(A run of records)
####

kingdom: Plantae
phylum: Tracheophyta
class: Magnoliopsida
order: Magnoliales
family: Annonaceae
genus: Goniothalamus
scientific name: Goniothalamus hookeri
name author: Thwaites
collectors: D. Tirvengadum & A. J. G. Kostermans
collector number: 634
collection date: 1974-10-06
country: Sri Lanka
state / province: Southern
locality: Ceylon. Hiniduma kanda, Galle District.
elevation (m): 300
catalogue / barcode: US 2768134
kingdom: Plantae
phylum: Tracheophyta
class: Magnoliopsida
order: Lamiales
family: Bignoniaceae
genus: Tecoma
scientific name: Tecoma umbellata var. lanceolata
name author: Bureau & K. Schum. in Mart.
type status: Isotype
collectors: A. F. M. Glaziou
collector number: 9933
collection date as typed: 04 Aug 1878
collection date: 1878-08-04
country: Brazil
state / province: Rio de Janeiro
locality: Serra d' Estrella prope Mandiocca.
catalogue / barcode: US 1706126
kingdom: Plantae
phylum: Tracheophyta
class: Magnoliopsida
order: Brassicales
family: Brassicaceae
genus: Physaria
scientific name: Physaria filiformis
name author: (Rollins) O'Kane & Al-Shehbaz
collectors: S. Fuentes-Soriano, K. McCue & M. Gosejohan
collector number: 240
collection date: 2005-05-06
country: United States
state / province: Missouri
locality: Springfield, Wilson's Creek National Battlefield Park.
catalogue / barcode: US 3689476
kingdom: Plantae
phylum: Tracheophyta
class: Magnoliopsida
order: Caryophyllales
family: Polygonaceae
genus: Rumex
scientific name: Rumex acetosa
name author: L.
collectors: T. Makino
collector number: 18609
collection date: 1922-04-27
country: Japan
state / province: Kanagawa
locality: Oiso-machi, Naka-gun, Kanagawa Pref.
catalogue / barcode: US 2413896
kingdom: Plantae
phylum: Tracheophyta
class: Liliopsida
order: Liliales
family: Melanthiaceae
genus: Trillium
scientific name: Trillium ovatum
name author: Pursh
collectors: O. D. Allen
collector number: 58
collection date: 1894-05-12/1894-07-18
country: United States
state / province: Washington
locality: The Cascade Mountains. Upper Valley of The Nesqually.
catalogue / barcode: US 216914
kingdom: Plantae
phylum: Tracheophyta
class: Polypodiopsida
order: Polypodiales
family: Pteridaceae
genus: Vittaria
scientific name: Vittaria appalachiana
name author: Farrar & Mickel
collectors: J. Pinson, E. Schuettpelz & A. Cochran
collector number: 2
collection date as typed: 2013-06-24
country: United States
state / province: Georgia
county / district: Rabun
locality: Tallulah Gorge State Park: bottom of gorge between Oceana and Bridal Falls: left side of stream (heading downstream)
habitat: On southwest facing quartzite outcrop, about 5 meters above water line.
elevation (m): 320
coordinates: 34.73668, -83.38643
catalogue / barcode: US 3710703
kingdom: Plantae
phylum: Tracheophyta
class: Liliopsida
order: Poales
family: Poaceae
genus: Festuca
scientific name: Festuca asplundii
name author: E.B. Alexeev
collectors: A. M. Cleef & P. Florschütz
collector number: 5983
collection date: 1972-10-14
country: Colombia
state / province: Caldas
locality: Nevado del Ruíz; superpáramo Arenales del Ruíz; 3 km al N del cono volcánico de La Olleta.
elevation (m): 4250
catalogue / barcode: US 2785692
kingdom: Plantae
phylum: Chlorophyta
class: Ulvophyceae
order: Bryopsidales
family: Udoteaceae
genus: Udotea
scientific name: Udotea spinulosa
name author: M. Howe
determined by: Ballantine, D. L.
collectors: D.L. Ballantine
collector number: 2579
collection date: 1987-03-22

####

Work to be completed → Quote every line of the records above word for word, from the first field to the last.

Correct response →
kingdom: Plantae
phylum: Tracheophyta
class: Magnoliopsida
order: Magnoliales
family: Annonaceae
genus: Goniothalamus
scientific name: Goniothalamus hookeri
name author: Thwaites
collectors: D. Tirvengadum & A. J. G. Kostermans
collector number: 634
collection date: 1974-10-06
country: Sri Lanka
state / province: Southern
locality: Ceylon. Hiniduma kanda, Galle District.
elevation (m): 300
catalogue / barcode: US 2768134
kingdom: Plantae
phylum: Tracheophyta
class: Magnoliopsida
order: Lamiales
family: Bignoniaceae
genus: Tecoma
scientific name: Tecoma umbellata var. lanceolata
name author: Bureau & K. Schum. in Mart.
type status: Isotype
collectors: A. F. M. Glaziou
collector number: 9933
collection date as typed: 04 Aug 1878
collection date: 1878-08-04
country: Brazil
state / province: Rio de Janeiro
locality: Serra d' Estrella prope Mandiocca.
catalogue / barcode: US 1706126
kingdom: Plantae
phylum: Tracheophyta
class: Magnoliopsida
order: Brassicales
family: Brassicaceae
genus: Physaria
scientific name: Physaria filiformis
name author: (Rollins) O'Kane & Al-Shehbaz
collectors: S. Fuentes-Soriano, K. McCue & M. Gosejohan
collector number: 240
collection date: 2005-05-06
country: United States
state / province: Missouri
locality: Springfield, Wilson's Creek National Battlefield Park.
catalogue / barcode: US 3689476
kingdom: Plantae
phylum: Tracheophyta
class: Magnoliopsida
order: Caryophyllales
family: Polygonaceae
genus: Rumex
scientific name: Rumex acetosa
name author: L.
collectors: T. Makino
collector number: 18609
collection date: 1922-04-27
country: Japan
state / province: Kanagawa
locality: Oiso-machi, Naka-gun, Kanagawa Pref.
catalogue / barcode: US 2413896
kingdom: Plantae
phylum: Tracheophyta
class: Liliopsida
order: Liliales
family: Melanthiaceae
genus: Trillium
scientific name: Trillium ovatum
name author: Pursh
collectors: O. D. Allen
collector number: 58
collection date: 1894-05-12/1894-07-18
country: United States
state / province: Washington
locality: The Cascade Mountains. Upper Valley of The Nesqually.
catalogue / barcode: US 216914
kingdom: Plantae
phylum: Tracheophyta
class: Polypodiopsida
order: Polypodiales
family: Pteridaceae
genus: Vittaria
scientific name: Vittaria appalachiana
name author: Farrar & Mickel
collectors: J. Pinson, E. Schuettpelz & A. Cochran
collector number: 2
collection date as typed: 2013-06-24
country: United States
state / province: Georgia
county / district: Rabun
locality: Tallulah Gorge State Park: bottom of gorge between Oceana and Bridal Falls: left side of stream (heading downstream)
habitat: On southwest facing quartzite outcrop, about 5 meters above water line.
elevation (m): 320
coordinates: 34.73668, -83.38643
catalogue / barcode: US 3710703
kingdom: Plantae
phylum: Tracheophyta
class: Liliopsida
order: Poales
family: Poaceae
genus: Festuca
scientific name: Festuca asplundii
name author: E.B. Alexeev
collectors: A. M. Cleef & P. Florschütz
collector number: 5983
collection date: 1972-10-14
country: Colombia
state / province: Caldas
locality: Nevado del Ruíz; superpáramo Arenales del Ruíz; 3 km al N del cono volcánico de La Olleta.
elevation (m): 4250
catalogue / barcode: US 2785692
kingdom: Plantae
phylum: Chlorophyta
class: Ulvophyceae
order: Bryopsidales
family: Udoteaceae
genus: Udotea
scientific name: Udotea spinulosa
name author: M. Howe
determined by: Ballantine, D. L.
collectors: D.L. Ballantine
collector number: 2579
collection date: 1987-03-22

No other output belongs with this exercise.